Tomb – chest tomb, Rathbeagh, Co. Kilkenny

Scattered across a graveyard at Rathbeagh, Co. Kilkenny, are three limestone panels that were once a single chest tomb, a type of box-shaped raised monument common in late medieval and early modern Ireland.

They are no longer assembled. Each panel has been repurposed as a grave-marker, set on end or laid flat in different corners of the burial ground, so that the tomb's original form must be reconstructed in the imagination. What survives, though, is a remarkable quantity of carved decoration, distributed across the three separated pieces like chapters of a book pulled apart and shelved in the wrong order.

The end panel carries a scene of the Crucifixion set within a semi-pointed arch: Christ on the cross, with Our Lady to his right in a long, heavily pleated dress and a large veil, and St John to his left, possibly holding a corner of his cloak as if to wipe away tears.
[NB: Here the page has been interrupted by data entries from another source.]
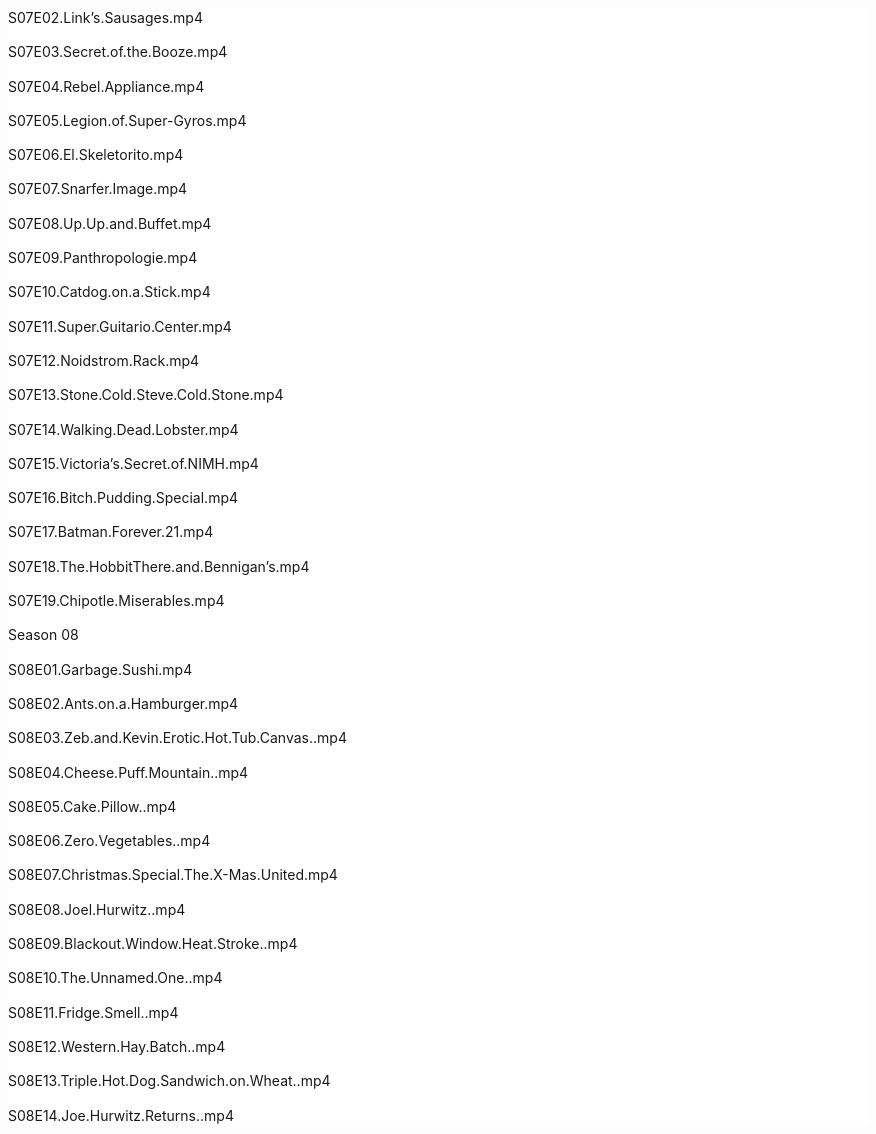 S07E02.Link’s.Sausages.mp4

S07E03.Secret.of.the.Booze.mp4

S07E04.Rebel.Appliance.mp4

S07E05.Legion.of.Super-Gyros.mp4

S07E06.El.Skeletorito.mp4

S07E07.Snarfer.Image.mp4

S07E08.Up.Up.and.Buffet.mp4

S07E09.Panthropologie.mp4

S07E10.Catdog.on.a.Stick.mp4

S07E11.Super.Guitario.Center.mp4

S07E12.Noidstrom.Rack.mp4

S07E13.Stone.Cold.Steve.Cold.Stone.mp4

S07E14.Walking.Dead.Lobster.mp4

S07E15.Victoria’s.Secret.of.NIMH.mp4

S07E16.Bitch.Pudding.Special.mp4

S07E17.Batman.Forever.21.mp4

S07E18.The.HobbitThere.and.Bennigan’s.mp4

S07E19.Chipotle.Miserables.mp4

Season 08

S08E01.Garbage.Sushi.mp4

S08E02.Ants.on.a.Hamburger.mp4

S08E03.Zeb.and.Kevin.Erotic.Hot.Tub.Canvas..mp4

S08E04.Cheese.Puff.Mountain..mp4

S08E05.Cake.Pillow..mp4

S08E06.Zero.Vegetables..mp4

S08E07.Christmas.Special.The.X-Mas.United.mp4

S08E08.Joel.Hurwitz..mp4

S08E09.Blackout.Window.Heat.Stroke..mp4

S08E10.The.Unnamed.One..mp4

S08E11.Fridge.Smell..mp4

S08E12.Western.Hay.Batch..mp4

S08E13.Triple.Hot.Dog.Sandwich.on.Wheat..mp4

S08E14.Joe.Hurwitz.Returns..mp4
The top panel, which likely served as the lid, shows the shaft of a cross rising from a Calvary mound with a skull at its base, interlaced knotwork climbing vertical bars, and the remains of a Latin inscription in raised Gothic lettering around the border. That inscription, transcribed by the historian William Carrigan in 1905, identifies the tomb as commemorating Theobald Purcell of Cloine and his wife Katherine Purcell. Carrigan also recorded, apparently from an earlier condition of the lid, carvings of the sun and moon, an IHS monogram, and two shields, one bearing two boars' heads, with the date 1613 cut above them. The third panel, the large side piece, is decorated with instruments of the Passion, a pierced heart, a cock, a pot, a pillar, a scourge, and pincers, images associated in Catholic devotional art with the suffering of Christ in the hours before his death. Each symbol is contained within a broad plain border, giving the panel a spare, almost heraldic quality.

The graveyard sits on the brow of a gentle east-facing slope, and the panels are distributed around the ruined church at its centre, the end panel to the south-west, the lid panel to the south, and the side panel to the south-east. Visitors who know what they are looking for will find the full set within a short distance of one another, though none of them signals its significance from a distance. The interlaced knotwork and Passion symbols reward close inspection, as does the faint Gothic lettering on the lid panel's border, partially buried as it is in the ground.